Artist's concept depicts a supermassive black hole at the center of a galaxy. blue color here represents radiation pouring out from material very close to the black hole. The grayish structure surrounding the black hole, called a torus, is made up of gas and dust. Beyond the torus, only the old red-colored stars that make up the galaxy can be seen. There are no new stars in the galaxy.
Credit: NASA/JPL-Caltech/Tim Pyle (SSC)
Supermassive black holes play a stealthy role in two major types of galaxies in the universe, bulking up until they are big enough to effectively shut down the formation of new stars, scientists have found.

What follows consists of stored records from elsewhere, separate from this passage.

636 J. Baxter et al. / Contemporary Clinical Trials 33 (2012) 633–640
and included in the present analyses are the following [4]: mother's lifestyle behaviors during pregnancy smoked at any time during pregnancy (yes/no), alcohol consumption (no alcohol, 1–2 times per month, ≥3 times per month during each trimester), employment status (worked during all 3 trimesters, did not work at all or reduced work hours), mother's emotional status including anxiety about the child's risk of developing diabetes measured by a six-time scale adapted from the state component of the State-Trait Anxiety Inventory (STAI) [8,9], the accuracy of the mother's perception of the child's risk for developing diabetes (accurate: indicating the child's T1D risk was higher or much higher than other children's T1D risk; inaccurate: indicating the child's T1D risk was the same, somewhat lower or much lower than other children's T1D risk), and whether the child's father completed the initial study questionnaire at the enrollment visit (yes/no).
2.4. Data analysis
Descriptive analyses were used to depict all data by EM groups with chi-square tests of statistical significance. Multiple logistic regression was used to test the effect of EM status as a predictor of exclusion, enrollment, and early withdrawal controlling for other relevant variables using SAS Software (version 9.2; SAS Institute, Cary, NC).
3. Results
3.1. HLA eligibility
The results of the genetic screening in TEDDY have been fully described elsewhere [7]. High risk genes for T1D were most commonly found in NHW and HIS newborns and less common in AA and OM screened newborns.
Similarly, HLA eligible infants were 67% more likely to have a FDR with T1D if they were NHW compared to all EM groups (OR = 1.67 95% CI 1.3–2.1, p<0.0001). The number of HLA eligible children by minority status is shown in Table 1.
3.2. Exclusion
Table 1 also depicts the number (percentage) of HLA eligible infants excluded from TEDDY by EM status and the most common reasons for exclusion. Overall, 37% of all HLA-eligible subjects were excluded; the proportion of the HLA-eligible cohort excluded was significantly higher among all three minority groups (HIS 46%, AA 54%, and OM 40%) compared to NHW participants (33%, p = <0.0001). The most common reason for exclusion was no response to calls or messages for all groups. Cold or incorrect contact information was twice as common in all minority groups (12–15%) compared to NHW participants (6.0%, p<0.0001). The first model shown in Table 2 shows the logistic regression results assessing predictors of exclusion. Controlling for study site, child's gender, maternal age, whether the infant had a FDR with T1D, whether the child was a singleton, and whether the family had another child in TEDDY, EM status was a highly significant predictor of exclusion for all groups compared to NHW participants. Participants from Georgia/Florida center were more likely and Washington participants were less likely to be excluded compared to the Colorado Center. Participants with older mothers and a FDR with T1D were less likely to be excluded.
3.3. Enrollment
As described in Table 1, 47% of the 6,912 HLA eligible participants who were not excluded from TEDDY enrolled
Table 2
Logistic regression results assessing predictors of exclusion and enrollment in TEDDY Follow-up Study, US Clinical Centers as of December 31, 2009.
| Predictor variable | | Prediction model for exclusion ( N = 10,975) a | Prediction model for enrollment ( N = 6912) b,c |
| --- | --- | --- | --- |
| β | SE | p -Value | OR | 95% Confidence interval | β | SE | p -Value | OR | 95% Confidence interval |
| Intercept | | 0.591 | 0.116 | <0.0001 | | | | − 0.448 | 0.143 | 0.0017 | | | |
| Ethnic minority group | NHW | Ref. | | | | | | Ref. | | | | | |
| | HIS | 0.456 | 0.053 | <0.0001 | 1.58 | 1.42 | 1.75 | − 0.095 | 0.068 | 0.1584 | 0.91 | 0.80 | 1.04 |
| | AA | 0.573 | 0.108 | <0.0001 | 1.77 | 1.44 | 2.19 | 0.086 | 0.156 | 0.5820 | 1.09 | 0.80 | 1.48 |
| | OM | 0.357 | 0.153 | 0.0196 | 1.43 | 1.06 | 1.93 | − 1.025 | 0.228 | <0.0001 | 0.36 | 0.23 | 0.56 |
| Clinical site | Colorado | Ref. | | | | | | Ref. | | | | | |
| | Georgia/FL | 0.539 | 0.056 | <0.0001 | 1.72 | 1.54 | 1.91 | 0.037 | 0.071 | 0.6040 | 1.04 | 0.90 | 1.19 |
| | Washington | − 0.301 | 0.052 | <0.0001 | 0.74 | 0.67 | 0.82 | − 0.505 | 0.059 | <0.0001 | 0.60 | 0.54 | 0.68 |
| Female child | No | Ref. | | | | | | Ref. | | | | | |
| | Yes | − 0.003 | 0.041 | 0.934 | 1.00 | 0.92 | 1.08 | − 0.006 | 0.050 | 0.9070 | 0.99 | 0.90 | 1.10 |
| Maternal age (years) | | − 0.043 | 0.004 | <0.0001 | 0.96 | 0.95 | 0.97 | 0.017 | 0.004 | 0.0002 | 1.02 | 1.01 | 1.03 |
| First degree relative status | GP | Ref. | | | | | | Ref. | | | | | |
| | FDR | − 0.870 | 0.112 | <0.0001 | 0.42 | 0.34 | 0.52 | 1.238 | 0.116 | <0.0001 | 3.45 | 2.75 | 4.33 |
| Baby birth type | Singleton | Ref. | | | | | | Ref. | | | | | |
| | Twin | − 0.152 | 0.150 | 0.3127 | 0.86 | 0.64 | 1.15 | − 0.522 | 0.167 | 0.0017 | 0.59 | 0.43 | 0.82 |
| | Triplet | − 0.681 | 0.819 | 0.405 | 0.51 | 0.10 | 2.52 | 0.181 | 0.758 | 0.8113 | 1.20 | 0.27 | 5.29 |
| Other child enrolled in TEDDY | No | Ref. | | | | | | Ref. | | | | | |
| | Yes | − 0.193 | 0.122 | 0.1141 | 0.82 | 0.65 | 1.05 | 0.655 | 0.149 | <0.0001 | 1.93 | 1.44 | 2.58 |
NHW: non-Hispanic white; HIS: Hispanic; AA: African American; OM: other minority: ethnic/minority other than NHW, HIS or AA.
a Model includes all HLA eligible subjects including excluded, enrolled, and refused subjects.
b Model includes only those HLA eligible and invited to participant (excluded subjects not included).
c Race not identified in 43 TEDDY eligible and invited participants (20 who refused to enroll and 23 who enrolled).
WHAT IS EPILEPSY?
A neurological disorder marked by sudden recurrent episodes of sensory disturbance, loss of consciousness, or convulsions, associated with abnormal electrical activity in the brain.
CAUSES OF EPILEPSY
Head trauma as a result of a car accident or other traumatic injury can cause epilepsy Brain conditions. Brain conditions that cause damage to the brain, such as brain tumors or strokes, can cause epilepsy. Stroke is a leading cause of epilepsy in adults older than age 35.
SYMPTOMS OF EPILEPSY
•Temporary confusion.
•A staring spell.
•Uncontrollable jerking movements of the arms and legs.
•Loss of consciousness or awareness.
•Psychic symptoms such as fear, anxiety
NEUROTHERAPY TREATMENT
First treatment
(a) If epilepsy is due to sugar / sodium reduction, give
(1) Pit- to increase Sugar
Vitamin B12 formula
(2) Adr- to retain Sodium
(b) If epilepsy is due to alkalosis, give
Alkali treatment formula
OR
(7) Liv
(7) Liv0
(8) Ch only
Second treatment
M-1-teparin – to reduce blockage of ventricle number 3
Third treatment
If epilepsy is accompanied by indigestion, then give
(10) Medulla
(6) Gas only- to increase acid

The new results explain why scientists have observed in the past that massive galaxies have fewer young stars. Black holes, monstrous heaps of dense matter, grow at a different rate than the galaxies that surround them. But once a black holes reach a critical mass and become too large for its host galaxy, it zaps away nearly all the gas needed for young stars to form.
"Supermassive black holes in these giant galaxies create unfriendly places for stars to form," said Sukyoung K. Yi of Yonsei University in Seoul, who led the research team. "If you want to find lots of young stars, look to the smaller galaxies."
The findings by Yi, Kevin Schawinski and Sadegh Khochfar of Oxford University and their colleagues were published last month in the journal Nature.
In the past, scientists predicted that black holes suppressed star formation in their host galaxies by heating and expelling all the cold gas that is needed for star birth. Data from by NASA's Galaxy Evolution Explorer, or GALEX, spacecraft, launched in 2003, allowed Yi and his team to test that idea.
GALEX, which orbits Earth and is extremely sensitive to ultraviolet radiation emitted by even low numbers of young stars, has surveyed more than 800 nearby elliptical and lenticular (lens-shaped) galaxies of various sizes. The spacecraft's instruments turned up evidence that once a black hole reaches a certain size, it gets into a feedback loop with its host galaxies that results in conditions that suppress new star formation.
"Star formation can happen anywhere, as it inevitably happens whenever the surface density of cold gas is sufficiently high," Schawinski told SPACE.com. "What we are referring to is the black hole removing gas by heating and/or expelling it from the galaxy altogether."
Galaxies can contain a large amount of hydrogen gas. If that gas is sufficiently cold and dense, clouds of it collapse to form young stars. However, if the gas in elliptical and lenticular galaxies has been heated to very high temperatures, it becomes unavailable as fuel for star-formation.
The removal or ejection of cold gas from the center of galaxies possibly is achieved in part by jets of energy that shoot from black holes.
Black holes are "messy eaters," Khochfar said.
As matter falls towards a black hole, momentum forces it to flatten out into a dense, hot disk. A lot of the matter never makes it into the black hole and is ejected in jets that travel at a significant fraction of light-speed, emanating from the poles of the black hole. Those jets might do such a good job of heating gas near the center of a galaxy that there is little fuel available for the creation of new stars, Yi said.
Astrophysicists suspected that the energy of supernova explosions might be involved in ejecting star fuel from galaxies, but in the case of massive elliptical galaxies, Yi said, only black holes are massive enough to halt all star formation on their own.